Tuesday, May 20, 2014

Unofficial videos


Building on some of the previous concepts of what makes a good video, and having the video fit the song, I have another case where an unofficial video is superior to the official one.

There are a couple of differences between this and the videos for "Just What I Need". First of all, I suspect that the Rufus King version of the video was made as an afterthought, either while they were broken up, or reconstructed several years later from existing footage. In addition, the fan videos for that are primarily using professionally filmed footage.

This can be where we get into a tricky area. Some of my favorite videos are fan videos where they combine a good song with footage from movies, television, or video games. This means that they can be removed for copyright violations on either the sound or the images. Sometimes the images will be left up without the sound, which does not work at all. Sometimes the whole thing is pulled down, but may reappear later.

Most people are pretty good about including disclaimer information that they do not own the properties involved, but I am not sure that it helps. While on the one hand it is good advertising, and I have become interested in many of the shows and songs used, it is normal that the content owners are going to want page hits and views to go to them.

Because of that, I am a little reluctant to draw attention to this one unofficial video, but it's just so good!

Here is the official video for "Summer In The City" by Freedom Fry:


And here is the unofficial one:


I think the first point in it's favor is that it has a much stronger vision. I suppose it captures the song better in some ways merely by taking place in the city rather than at the beach, which tends to be out of the city, but otherwise the official one is very flat.

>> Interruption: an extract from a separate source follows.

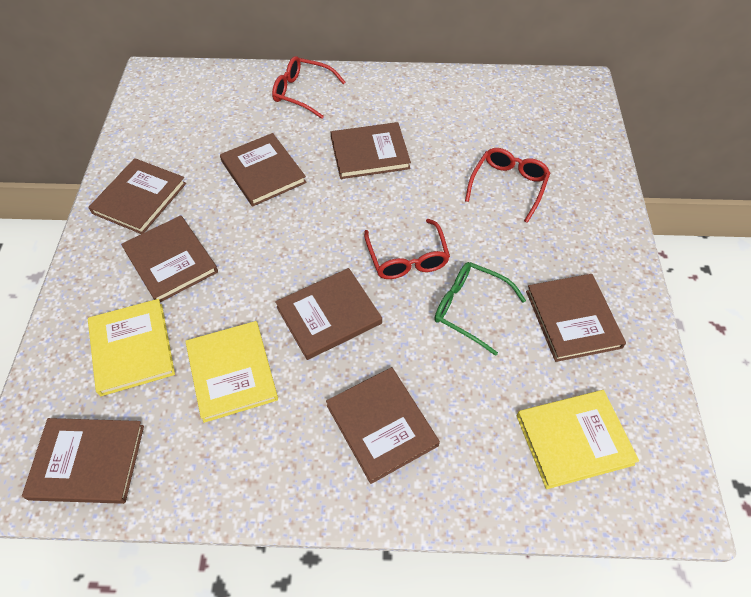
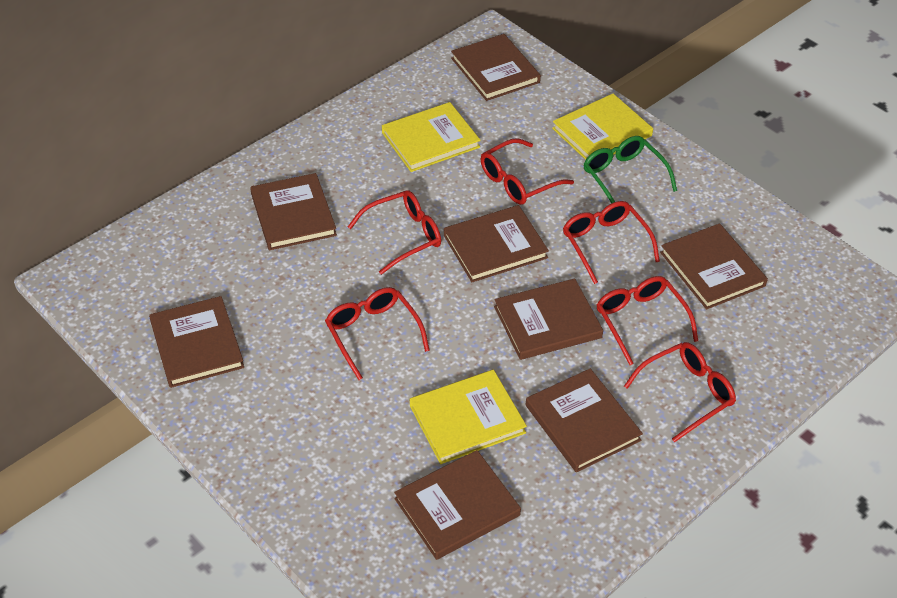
red glasses: 3 -> 6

The lips thing they have going on doesn't really make sense. It feels thrown in to have something different going on, but that's the kind of gimmick you use to compensate for insufficiency.

To be fair, I don't love the end of the unofficial version when she is lying face down, because that feels kind of thrown in too, but they were apparently just making the video for fun, and under those circumstances people can get a bit silly.

(If I were making something like this as an official video, I think I would just have the camera cut away and return, but she is gone - suddenly disappeared like a summer storm.)

However, before that you have visual interest with different textures. I especially love the use of water. There are very mundane things like the bus and the sign listing tacos and pastrami, and there are more fanciful things like the house that she gazed at through the bars, and the flower petals. Mainly I am impressed by the sense of joy that comes through, especially because on reflection, being wet and barefoot was probably physically uncomfortable at times.

The micro lesson from this is that the people involved in the unofficial video -- Mike Dempsey, Jess Dunlap, and Colleen Allison -- are absolutely people that I would hire if I needed some filming done.

The broader lesson is, I guess, not to shoot a video just for the sake of shooting a video. Deciding that you are releasing a song and need a video is legitimate, but find a concept that really works for it. This may mean waiting for the right idea, listening to different pitches, and it can take a lot of improvising, but videos are not mandatory the way they used to be. If you are choosing to do it, then care about it. It's an extension of your song. Make it something that works.